BEGIN

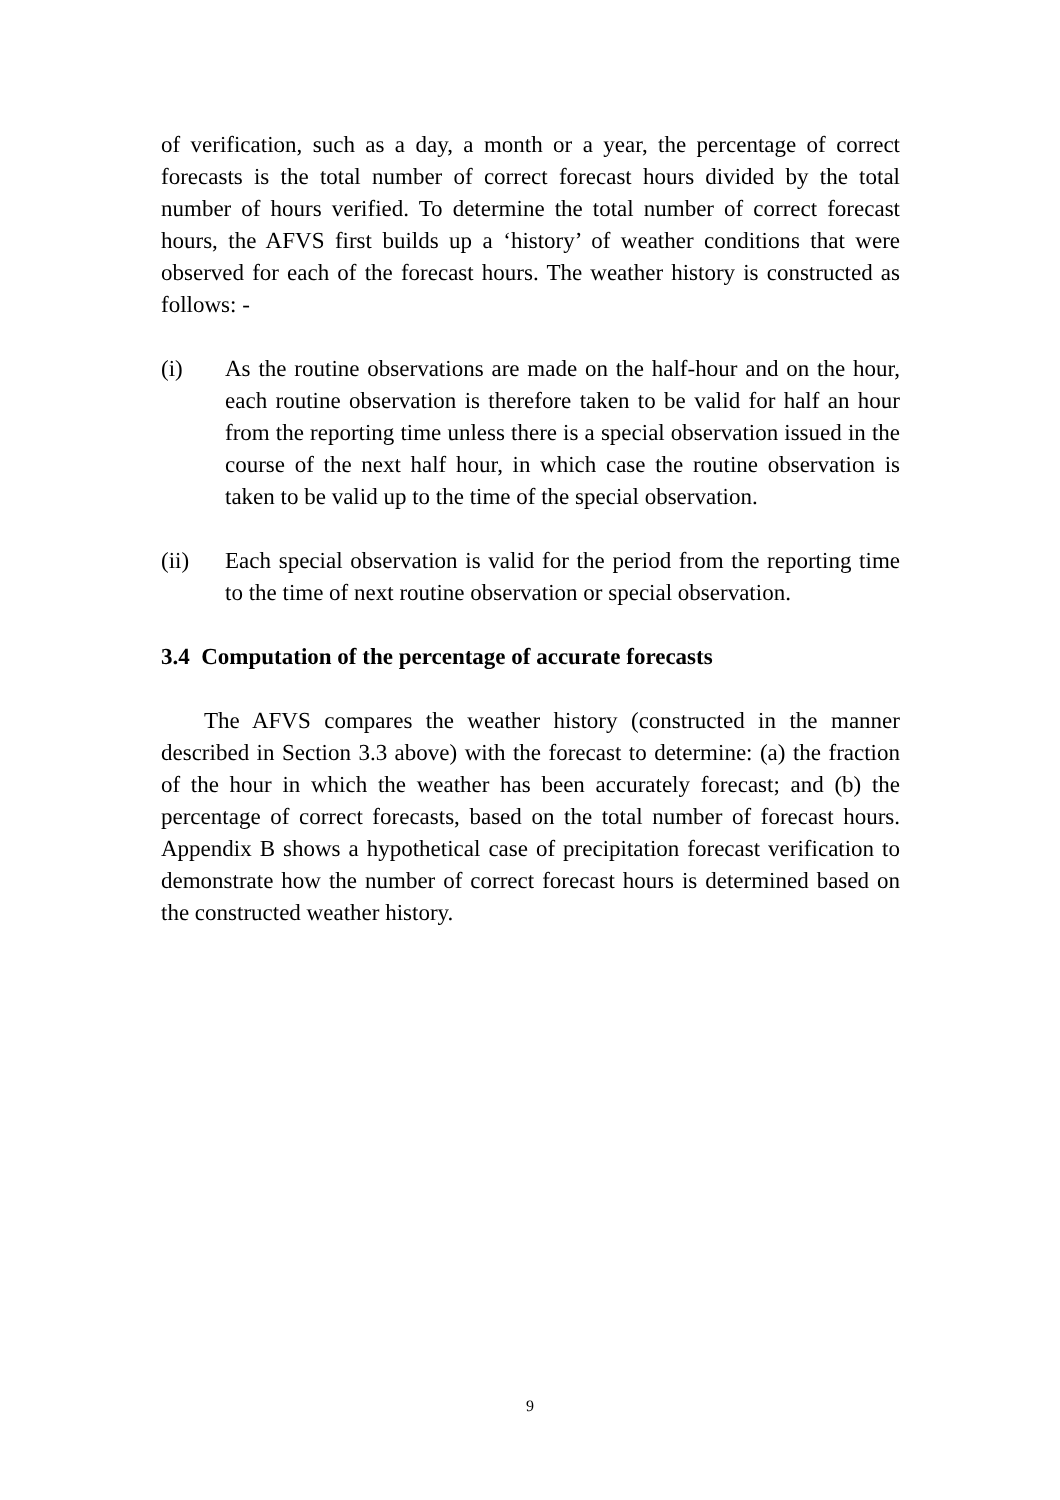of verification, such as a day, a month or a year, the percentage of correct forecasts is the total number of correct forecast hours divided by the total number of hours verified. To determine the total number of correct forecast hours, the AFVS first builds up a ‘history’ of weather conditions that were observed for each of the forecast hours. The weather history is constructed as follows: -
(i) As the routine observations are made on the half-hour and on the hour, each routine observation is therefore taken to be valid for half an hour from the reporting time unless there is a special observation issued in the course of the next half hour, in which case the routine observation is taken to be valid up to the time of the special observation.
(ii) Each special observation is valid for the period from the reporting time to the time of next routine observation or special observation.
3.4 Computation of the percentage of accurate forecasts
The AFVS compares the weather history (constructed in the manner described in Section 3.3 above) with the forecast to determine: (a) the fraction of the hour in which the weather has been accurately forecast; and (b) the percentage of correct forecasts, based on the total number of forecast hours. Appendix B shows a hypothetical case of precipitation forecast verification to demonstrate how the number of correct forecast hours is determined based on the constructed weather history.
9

END
BEGIN

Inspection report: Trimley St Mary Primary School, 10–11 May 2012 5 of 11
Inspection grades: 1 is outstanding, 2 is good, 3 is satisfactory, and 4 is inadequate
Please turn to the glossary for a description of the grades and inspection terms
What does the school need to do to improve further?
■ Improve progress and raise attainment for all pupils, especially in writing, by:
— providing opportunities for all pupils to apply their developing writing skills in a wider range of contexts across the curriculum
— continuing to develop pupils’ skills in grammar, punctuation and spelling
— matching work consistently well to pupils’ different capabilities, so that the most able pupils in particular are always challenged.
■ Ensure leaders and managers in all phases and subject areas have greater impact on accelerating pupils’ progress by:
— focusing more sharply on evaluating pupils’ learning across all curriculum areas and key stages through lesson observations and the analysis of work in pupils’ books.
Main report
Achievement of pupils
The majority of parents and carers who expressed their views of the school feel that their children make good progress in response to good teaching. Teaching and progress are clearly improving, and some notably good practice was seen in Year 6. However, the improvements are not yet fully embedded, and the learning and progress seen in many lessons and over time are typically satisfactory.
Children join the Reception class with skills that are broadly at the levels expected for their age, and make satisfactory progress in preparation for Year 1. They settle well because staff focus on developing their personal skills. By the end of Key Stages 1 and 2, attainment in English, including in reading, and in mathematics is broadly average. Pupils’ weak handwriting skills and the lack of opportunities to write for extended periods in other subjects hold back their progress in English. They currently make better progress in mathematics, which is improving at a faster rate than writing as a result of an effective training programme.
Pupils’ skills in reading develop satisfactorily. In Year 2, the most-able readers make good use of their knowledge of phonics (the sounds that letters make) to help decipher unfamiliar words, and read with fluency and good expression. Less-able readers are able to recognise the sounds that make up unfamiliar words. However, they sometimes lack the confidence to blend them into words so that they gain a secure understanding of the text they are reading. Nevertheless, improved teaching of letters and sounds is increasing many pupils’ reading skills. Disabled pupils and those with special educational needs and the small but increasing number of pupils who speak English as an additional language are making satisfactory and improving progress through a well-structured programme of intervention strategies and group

END
BEGIN

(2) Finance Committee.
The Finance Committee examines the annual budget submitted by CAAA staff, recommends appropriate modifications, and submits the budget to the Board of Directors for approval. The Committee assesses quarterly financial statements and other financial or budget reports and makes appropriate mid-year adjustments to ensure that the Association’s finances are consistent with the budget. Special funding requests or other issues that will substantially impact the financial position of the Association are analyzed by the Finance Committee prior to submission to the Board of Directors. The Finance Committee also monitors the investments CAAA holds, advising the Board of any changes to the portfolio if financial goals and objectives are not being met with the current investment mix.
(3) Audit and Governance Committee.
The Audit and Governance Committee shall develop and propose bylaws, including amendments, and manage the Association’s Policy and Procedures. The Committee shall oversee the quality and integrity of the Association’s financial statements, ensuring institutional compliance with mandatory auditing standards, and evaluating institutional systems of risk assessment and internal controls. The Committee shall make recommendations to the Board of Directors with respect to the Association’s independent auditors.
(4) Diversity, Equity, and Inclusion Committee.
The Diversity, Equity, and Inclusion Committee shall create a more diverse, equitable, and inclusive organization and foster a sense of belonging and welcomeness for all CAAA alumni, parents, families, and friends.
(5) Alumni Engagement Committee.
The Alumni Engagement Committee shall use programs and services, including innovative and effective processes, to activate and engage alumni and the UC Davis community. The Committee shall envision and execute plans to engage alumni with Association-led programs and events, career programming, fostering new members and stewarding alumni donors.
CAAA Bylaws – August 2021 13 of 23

END

» **What is required**
Out of the entries above, write out only the lines between the line holding "are always challenged." and the line holding "Children join the", inclusive, each exactly as given.

» **Response to this task**
— matching work consistently well to pupils’ different capabilities, so that the most able pupils in particular are always challenged.
■ Ensure leaders and managers in all phases and subject areas have greater impact on accelerating pupils’ progress by:
— focusing more sharply on evaluating pupils’ learning across all curriculum areas and key stages through lesson observations and the analysis of work in pupils’ books.
Main report
Achievement of pupils
The majority of parents and carers who expressed their views of the school feel that their children make good progress in response to good teaching. Teaching and progress are clearly improving, and some notably good practice was seen in Year 6. However, the improvements are not yet fully embedded, and the learning and progress seen in many lessons and over time are typically satisfactory.
Children join the Reception class with skills that are broadly at the levels expected for their age, and make satisfactory progress in preparation for Year 1. They settle well because staff focus on developing their personal skills. By the end of Key Stages 1 and 2, attainment in English, including in reading, and in mathematics is broadly average. Pupils’ weak handwriting skills and the lack of opportunities to write for extended periods in other subjects hold back their progress in English. They currently make better progress in mathematics, which is improving at a faster rate than writing as a result of an effective training programme.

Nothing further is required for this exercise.